▶ **PAGE TEXT**:

□ □ □ □ □ □ □

Saturday, November 6, 2021

Choral Contemplations and Visions at the Segerstrom


The Pacific Chorale, divided into three for Hyo-Won Woo’s Me-Na-Ri (Space Music),
at the start of their “welcome back” concert.

REVIEW

Pacific Chorale, Renée and Henry Segerstrom Concert Hall, Costa Mesa
DAVID J BROWN

Rachmaninoff working at his
Ivanovka estate, c.1910.
I suppose it would be mischievous to speculate whether concert promoters sometimes use the title “Vespers” for the great a cappella sacred work which Sergei Rachmaninoff completed in less than two weeks of January and February 1915 because the more correct title might provoke alarm amongst potential audiences. And indeed, though far from lasting all night, at close upon an hour the piece does present a formidable listen.

However, the return to the Segerstrom Concert Hall platform of the Pacific Chorale under their Artistic Director Robert Istad could not have been more warmly welcomed, and their performance of Rachmaninoff’s All-Night Vigil Op. 37 that was the main item, filling the second half (and with the bass Ryan Thomas Antal in the first, mezzo-soprano I-Chin Betty Feinblatt in the second, and tenor Nicholas Preston in the fourth and fifth of the work's 15 movements), showed the Chorale to have lost none of its security of pitch, clarity of articulation, and control of dynamic and rhythmic nuance, despite the long Covid-enforced absence.

Robert Istad.
In its masterful choral writing, great beauty, and sustained elevation of mood, All-Night Vigil is clearly a masterpiece, and Rachmaninoff is said to have regarded it as one of his two favorites amongst his own works, the other being the choral symphony The Bells Op. 35, written two years earlier (now that, sung by the Pacific Chorale with the Pacific Symphony at very full strength in the Segerstrom would be quite something!).

Nonetheless, to listen with sustained attention and comprehension was a challenge, not only because this essentially static and contemplative music, however beautiful, requires “different ears” from the "classical" developmental style of so many Western orchestral and instrumental works, but also because the translated supertitles of the text—normally to be welcomed for works sung in languages other than English—were distracting here, dragging attention away from the music per se to its specific, and repetitive, religious devotions, sometimes clumsily expressed.

That said, however, All-Night Vigil could not have had more fervent and accomplished advocates, resolving one to explore further a genre of 19th- and 20th-century Russian sacred music that stemmed originally from Rachmaninoff’s admired model Tchaikovsky, whose fascination with traditional chant led to his own settings of this and other Orthodox texts.

Damien Geter.
Three 21st-century works by living composers filled the first half of the concert, the longest and last-performed being Cantata for a More Hopeful Tomorrow, written in 2020 by the Portland, Oregon-based composer and bass-baritone Damien Geter (b.1980) for the Washington Chorus but, due to Covid, receiving its live premiere here at the Segerstrom, with the soprano Aundi Marie Moore and Warren Hagerty, principal cellist of the Pacific Symphony Orchestra, joining the Pacific Chorale.

□ □ □ □ □ □ □

▶ **WORK INSTRUCTION**: According to the concert review, why was it a challenge to listen to All-Night Vigil with sustained attention and comprehension? Answer in one to three sentences. The entries come from a separate source unrelated to the concert review.

▶ **MATERIAL PROVIDED**:
□ □ □ □ □ □ □

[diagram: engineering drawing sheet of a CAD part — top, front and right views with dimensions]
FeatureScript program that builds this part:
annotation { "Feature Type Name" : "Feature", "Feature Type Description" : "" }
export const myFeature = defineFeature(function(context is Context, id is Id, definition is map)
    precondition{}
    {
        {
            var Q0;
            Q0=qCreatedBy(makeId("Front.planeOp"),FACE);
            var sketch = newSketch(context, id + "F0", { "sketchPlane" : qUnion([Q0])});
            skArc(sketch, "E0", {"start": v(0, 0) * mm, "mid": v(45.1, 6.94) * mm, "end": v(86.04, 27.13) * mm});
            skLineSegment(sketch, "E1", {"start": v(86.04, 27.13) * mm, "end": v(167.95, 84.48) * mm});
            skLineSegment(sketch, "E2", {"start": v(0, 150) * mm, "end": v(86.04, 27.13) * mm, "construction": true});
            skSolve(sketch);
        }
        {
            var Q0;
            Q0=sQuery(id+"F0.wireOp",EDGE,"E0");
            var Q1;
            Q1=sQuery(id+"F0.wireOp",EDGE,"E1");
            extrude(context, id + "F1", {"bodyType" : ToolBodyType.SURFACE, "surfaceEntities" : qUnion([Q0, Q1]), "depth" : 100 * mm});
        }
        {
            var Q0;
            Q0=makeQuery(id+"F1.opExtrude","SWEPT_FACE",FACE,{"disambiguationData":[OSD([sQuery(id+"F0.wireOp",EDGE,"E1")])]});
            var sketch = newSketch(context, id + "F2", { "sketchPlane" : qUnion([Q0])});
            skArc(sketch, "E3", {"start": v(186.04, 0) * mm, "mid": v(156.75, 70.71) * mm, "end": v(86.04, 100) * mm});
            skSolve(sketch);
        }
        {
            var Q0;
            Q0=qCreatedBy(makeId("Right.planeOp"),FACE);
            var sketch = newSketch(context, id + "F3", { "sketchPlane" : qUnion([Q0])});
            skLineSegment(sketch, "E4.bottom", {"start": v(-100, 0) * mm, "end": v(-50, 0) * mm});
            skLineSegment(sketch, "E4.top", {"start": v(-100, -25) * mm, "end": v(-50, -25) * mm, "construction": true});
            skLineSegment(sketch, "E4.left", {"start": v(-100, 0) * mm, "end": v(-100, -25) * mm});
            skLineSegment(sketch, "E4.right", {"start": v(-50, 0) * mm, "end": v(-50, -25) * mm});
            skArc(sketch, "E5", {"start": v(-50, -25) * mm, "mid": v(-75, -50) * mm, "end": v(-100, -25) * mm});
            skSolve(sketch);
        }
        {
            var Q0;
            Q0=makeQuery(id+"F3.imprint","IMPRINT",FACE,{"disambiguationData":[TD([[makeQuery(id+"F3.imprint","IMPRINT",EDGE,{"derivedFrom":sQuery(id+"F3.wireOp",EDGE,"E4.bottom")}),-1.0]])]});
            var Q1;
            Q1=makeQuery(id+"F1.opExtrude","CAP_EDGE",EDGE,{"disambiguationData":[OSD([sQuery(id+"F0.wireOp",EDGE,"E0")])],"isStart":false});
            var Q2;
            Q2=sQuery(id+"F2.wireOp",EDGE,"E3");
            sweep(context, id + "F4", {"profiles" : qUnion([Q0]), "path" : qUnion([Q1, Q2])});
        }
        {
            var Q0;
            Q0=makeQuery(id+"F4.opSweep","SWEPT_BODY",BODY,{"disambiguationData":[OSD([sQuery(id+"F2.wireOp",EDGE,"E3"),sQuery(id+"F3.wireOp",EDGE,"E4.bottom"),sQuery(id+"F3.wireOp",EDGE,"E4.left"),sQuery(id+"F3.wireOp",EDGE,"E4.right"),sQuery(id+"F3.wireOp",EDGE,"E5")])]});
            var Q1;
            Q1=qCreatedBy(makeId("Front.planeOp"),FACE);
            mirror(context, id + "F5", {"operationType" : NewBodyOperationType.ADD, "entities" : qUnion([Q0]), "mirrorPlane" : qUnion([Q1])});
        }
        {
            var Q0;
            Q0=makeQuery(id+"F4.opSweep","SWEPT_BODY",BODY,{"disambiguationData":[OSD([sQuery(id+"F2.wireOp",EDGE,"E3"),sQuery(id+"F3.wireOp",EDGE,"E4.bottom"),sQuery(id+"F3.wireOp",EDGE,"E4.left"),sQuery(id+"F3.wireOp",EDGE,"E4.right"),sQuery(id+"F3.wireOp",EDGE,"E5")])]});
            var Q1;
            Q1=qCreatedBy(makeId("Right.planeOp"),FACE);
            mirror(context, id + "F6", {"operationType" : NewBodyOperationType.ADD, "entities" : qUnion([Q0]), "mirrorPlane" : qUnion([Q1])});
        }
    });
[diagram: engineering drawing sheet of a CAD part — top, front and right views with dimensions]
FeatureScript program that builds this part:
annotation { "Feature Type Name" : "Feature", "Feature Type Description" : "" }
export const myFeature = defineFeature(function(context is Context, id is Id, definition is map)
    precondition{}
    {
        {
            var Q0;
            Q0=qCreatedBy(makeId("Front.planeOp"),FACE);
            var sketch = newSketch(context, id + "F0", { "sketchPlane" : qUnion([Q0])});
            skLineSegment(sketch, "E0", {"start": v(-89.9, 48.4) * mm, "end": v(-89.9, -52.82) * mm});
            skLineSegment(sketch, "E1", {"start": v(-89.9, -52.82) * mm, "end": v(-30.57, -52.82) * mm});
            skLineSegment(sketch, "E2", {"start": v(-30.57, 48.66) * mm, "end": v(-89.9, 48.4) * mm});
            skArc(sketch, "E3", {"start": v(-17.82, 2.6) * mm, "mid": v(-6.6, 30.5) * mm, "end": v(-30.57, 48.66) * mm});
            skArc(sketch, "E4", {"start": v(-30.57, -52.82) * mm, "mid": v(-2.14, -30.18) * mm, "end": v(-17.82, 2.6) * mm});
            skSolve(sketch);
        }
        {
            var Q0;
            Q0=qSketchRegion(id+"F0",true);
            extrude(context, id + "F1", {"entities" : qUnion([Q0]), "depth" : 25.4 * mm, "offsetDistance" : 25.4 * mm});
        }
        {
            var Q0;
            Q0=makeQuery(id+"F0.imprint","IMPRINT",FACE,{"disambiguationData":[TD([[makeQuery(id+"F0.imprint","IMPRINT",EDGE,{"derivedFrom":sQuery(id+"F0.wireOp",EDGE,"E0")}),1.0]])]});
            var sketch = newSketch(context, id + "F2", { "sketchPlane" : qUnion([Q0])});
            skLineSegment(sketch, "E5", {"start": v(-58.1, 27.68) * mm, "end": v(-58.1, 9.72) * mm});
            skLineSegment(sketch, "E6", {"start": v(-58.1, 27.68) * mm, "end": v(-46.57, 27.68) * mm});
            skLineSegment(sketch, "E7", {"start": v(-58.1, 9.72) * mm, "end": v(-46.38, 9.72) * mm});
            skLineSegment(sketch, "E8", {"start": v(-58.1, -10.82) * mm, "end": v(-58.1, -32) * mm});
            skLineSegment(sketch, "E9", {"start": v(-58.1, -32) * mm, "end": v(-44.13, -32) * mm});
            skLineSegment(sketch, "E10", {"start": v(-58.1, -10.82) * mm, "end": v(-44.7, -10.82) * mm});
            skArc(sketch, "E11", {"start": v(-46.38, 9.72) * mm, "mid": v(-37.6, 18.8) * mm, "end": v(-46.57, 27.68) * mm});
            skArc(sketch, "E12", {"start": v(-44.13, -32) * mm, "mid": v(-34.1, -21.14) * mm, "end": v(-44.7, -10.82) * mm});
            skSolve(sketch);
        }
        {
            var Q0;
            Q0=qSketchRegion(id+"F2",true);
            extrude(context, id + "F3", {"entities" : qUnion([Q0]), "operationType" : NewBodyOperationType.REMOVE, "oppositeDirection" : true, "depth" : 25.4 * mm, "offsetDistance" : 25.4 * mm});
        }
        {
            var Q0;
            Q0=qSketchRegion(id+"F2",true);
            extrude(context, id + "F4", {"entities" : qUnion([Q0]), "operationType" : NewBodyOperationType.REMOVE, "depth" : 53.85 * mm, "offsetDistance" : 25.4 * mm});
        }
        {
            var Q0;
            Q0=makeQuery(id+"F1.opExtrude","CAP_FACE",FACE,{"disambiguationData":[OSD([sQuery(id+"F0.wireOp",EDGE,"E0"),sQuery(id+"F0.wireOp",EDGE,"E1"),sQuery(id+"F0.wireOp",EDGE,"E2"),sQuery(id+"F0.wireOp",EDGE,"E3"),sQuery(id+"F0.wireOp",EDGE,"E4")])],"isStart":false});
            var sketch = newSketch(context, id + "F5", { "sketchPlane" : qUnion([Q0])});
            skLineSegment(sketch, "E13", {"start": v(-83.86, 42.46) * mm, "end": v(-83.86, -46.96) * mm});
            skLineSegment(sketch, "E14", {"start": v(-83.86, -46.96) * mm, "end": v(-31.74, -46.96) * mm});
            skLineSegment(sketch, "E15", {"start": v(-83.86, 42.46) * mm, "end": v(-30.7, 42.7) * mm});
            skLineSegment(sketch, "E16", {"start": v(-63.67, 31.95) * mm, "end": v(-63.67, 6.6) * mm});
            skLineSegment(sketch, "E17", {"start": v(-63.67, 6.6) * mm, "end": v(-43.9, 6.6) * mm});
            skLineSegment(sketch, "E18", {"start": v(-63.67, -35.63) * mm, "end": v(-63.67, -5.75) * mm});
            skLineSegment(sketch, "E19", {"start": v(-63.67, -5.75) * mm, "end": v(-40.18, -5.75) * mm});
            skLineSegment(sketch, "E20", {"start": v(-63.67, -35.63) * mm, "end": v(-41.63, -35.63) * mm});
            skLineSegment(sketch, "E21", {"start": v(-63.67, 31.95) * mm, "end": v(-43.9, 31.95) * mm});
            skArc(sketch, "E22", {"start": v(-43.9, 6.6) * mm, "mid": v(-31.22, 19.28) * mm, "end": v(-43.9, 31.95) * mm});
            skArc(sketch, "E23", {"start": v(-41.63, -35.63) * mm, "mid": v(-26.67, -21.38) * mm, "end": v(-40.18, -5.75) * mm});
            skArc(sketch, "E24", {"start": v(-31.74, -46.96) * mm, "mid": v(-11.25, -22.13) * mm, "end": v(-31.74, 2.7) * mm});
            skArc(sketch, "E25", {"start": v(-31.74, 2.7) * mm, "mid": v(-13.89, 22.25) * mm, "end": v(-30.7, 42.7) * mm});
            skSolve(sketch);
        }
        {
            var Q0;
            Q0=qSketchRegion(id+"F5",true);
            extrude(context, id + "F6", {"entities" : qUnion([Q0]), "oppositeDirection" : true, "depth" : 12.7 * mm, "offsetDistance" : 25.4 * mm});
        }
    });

□ □ □ □ □ □ □

▶ **ANSWER TO THE EXERCISE**: The music is essentially static and contemplative, so it requires "different ears" from the developmental style of many Western orchestral and instrumental works. The translated supertitles were also distracting, pulling attention away from the music toward its specific, repetitive religious devotions, which were sometimes clumsily expressed.